Thursday, November 29, 2007

Documentário Moderno

Numa conversa na universidade de Tufts em 1978, Ao questionamento de Richard Leacock, Jean Rouch afirma que não sabia exatamente o que fazia quando começou Chronique d'un Été (1961), acreditava que seu trabalho era ainda um "processo em andamento". Curioso pensar que, também fora da França de Rouch, em diversas partes do mundo, outros realizadores usavam a câmera de modo similar. Não sabiam exatamente o que faziam, ou suas intuições estavam sincronizadas pela modernidade?

O teórico francês Georges Sadoul acreditava que o alcance e a realização de uma dada concepção de cinema era totalmente dependente da base técnica disponível num dado momento, e muitos cineastas lamentaram esse fato. Muitos, mas não todos. Perdeu Sadoul!

(Não é difícil reconhecer que foi o homem quem inventou a ferramenta em sua necessidade, e não, ela que surgiu para retirá-lo do ócio)

Gostaria de chamar a atenção para uma nova prerrogativa de pensamento proposta no pós-segunda guerra (Nietzsche, Heidegger, Blanchot, Lacan, Foucault, Deleuze): as noções de real e realidade tornaram-se distintas. Realidade é o concreto, o empírico, a matéria. Real é aquilo que excede, desafia e problematiza. Aplicadas ao cinema documental, tais mudanças epistemológicas, faz surgir uma estética do real que não é a estética da realidade. Nas palavras de André Parente (Narrativa e Modernidade, 2000):


"A estética do real implica uma operação muito sutil, por meio da qual só se procura a expressão cinematográfica do real na medida em que já se tem, a seu respeito, idéias pré-formadas, uma realidade pronta para ser filmada (= modelo de mundo). A impressão de realidade e a justeza da imagem são, independentemente da técnica ou do método utilizado, proporcionais à idéia que se tem do real, e a imagem é a expressão não do real, e sim da significação que lhe é pressuposta."


Daí então que, ainda hoje, os espectadores se perdem na indiscernibilidade do real.

Assista:

A fabulação é real, a realidade não mente.
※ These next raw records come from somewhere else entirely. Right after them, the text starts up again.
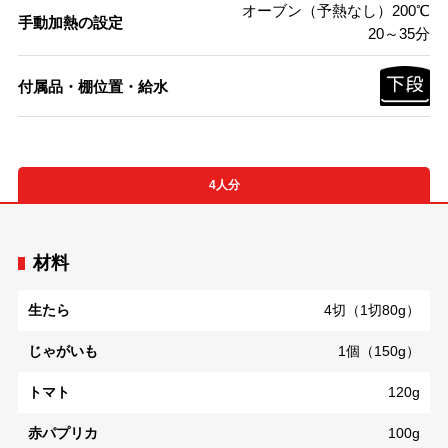
オーブン（予熱なし）200℃
手動加熱の設定
20～35分
付属品・棚位置・給水
4人分
材料
生たら
4切（1切80g）
じゃがいも
1個（150g）
トマト
120g
赤パプリカ
100g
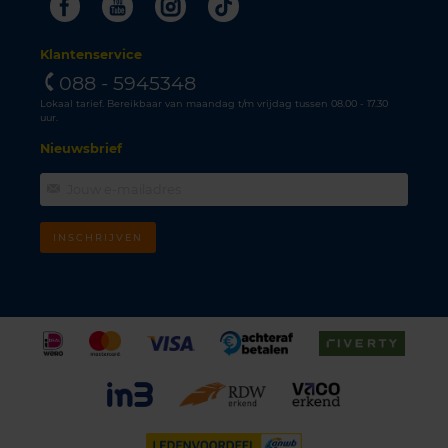
Facebook
Youtube
Instagram
Tiktok
Klantenservice
088 - 5945348
Lokaal tarief. Bereikbaar van maandag t/m vrijdag tussen 08.00 - 17.30
uur.
Nieuwsbrief
INSCHRIJVEN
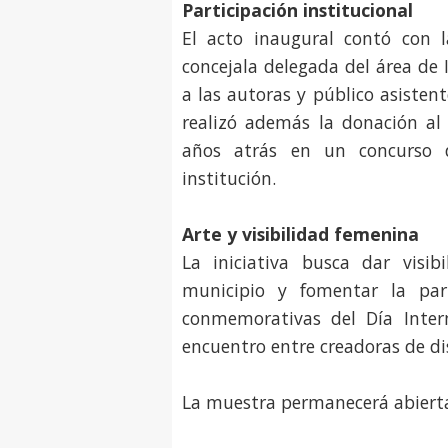
Participación institucional
El acto inaugural contó con l
concejala delegada del área de 
a las autoras y público asisten
realizó además la donación a
años atrás en un concurso 
institución.
Arte y visibilidad femenina
La iniciativa busca dar visib
municipio y fomentar la part
conmemorativas del Día Inter
encuentro entre creadoras de di
La muestra permanecerá abierta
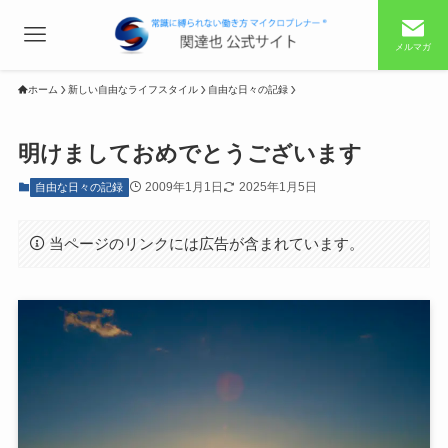
メルマガ
ホーム
新しい自由なライフスタイル
自由な日々の記録
明けましておめでとうございます
2009年1月1日
2025年1月5日
自由な日々の記録
当ページのリンクには広告が含まれています。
Tuesday, November 06, 2007

Eisenstein II

Terminei o último post sobre Eisenstein com a seguinte citação:

"...a montagem é simplesmente uma regra elementar da ortografia cinematográfica para quem erradamente junta fragamentos de um filme como se misturasse receitas prontas de remédios, ou fizesse conserva de pepinos, ou geléia de ameixa, ou fermentasse maçãs junto com a amoras."

Para chegar até aí, Eisenstein não só fermentou maçãs junto com amoras, mas estudou profundamente uma vasta gama de formas de composição do discurso humano. As primeiras incursões do livro (do modo como foi organizada a coletânea) falam do teatro, onde ele mesmo trabalhou por muito tempo antes de se enveredar pelo cinema, e, mais especialmente, do teatro oriental Kabuki. É notável como, neste teatro, cada elemento cênico e até cada parte do corpo dos intérpretes correspondem, em si, a uma unidade teatral, a uma declaração completa. Estas unidades se relacionam entre si, no tempo, para significar a obra teatral como um todo.
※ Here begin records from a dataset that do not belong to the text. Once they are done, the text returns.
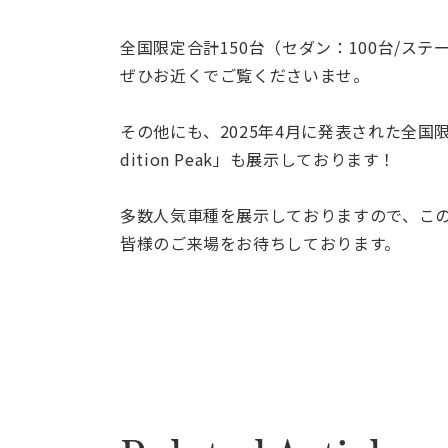
全国限定合計150台（セダン：100台/ス
ぜひお近くでご覧くださいませ。
その他にも、2025年4月に発表された全国限定50台の
dition Peak」も展示しております！
多数人気車種を展示しておりますので、こ
皆様のご来場をお待ちしております。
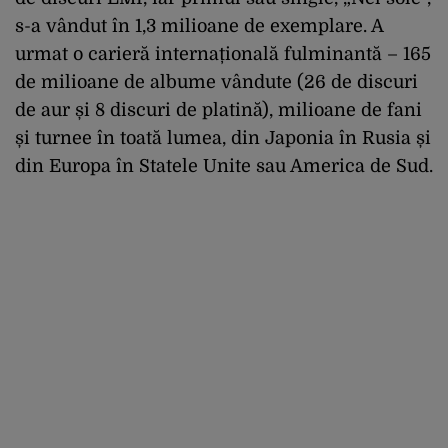
s-a vândut în 1,3 milioane de exemplare. A
urmat o carieră internațională fulminantă – 165
de milioane de albume vândute (26 de discuri
de aur și 8 discuri de platină), milioane de fani
și turnee în toată lumea, din Japonia în Rusia și
din Europa în Statele Unite sau America de Sud.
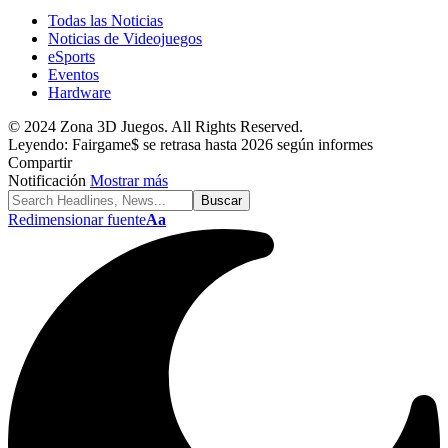
Todas las Noticias
Noticias de Videojuegos
eSports
Eventos
Hardware
© 2024 Zona 3D Juegos. All Rights Reserved.
Leyendo:
Fairgame$ se retrasa hasta 2026 según informes
Compartir
Notificación
Mostrar más
Redimensionar fuente
Aa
Mais além, temos mais estudos: uma passagem sobre a crença da tribo indígena brasileira dos Bororo, de que são ao mesmo tempo homem e pássaro, na medida em que tornar-se-ão pássaros após a morte - uma subversão do conceito de tempo ocidental; análises da escrita hieroglífica egípcia e dos ideogramas japoneses, onde o significado de uma sentença pode ser completamente diferente da soma dos significados de cada desenho.
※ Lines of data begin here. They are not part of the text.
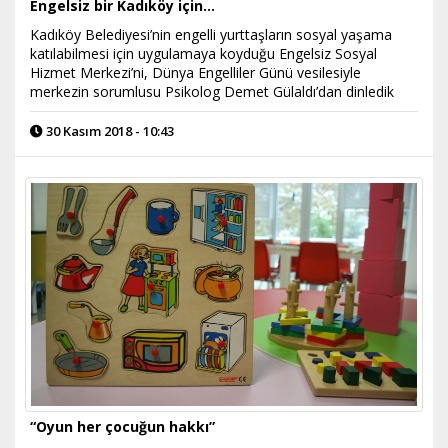
Engelsiz bir Kadıköy için…
Kadıköy Belediyesi’nin engelli yurttaşların sosyal yaşama
katılabilmesi için uygulamaya koyduğu Engelsiz Sosyal
Hizmet Merkezi’ni, Dünya Engelliler Günü vesilesiyle
merkezin sorumlusu Psikolog Demet Gülaldı’dan dinledik
30 Kasım 2018 - 10:43
“Oyun her çocuğun hakkı”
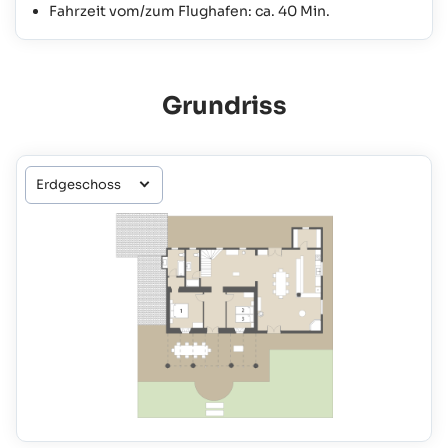
Fahrzeit vom/zum Flughafen: ca. 40 Min.
Grundriss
A sua proposta para a montagem, então, envolve quatro "métodos": o métrico, que faz um compasso com os cumprimentos dos fragmentos, o rítmico, que abstrai do movimento dentro do plano o seu valor na cadência visual, o tonal, que envolve a compreensão de um tom visual que sequencia os fragmentos e finalmente o atonal, que compreende não só o tom, como diversos movimentos visuais periféricos, como vemos na música um centro tonal ser cercado por diversas frases que compõem o todo. Estes quatro métodos devem se combinar para ir além dos efeitos fisiológicos (visuais) e incluir o sentido intelectual inerente a cada plano.

Estes planos se comportariam também como os ideogramas japoneses: como unidades de declaração, como células de discurso. O que relaciona estas células e lhes dá sentido, significado, um significado inteiramente novo, sintético (da dialética), é justamente a justaposição de um plano ao outro, ou seja: montagem.

Talvez eu ainda fale um pouquinho mais de Eisenstein num próximo post. Vamos ver.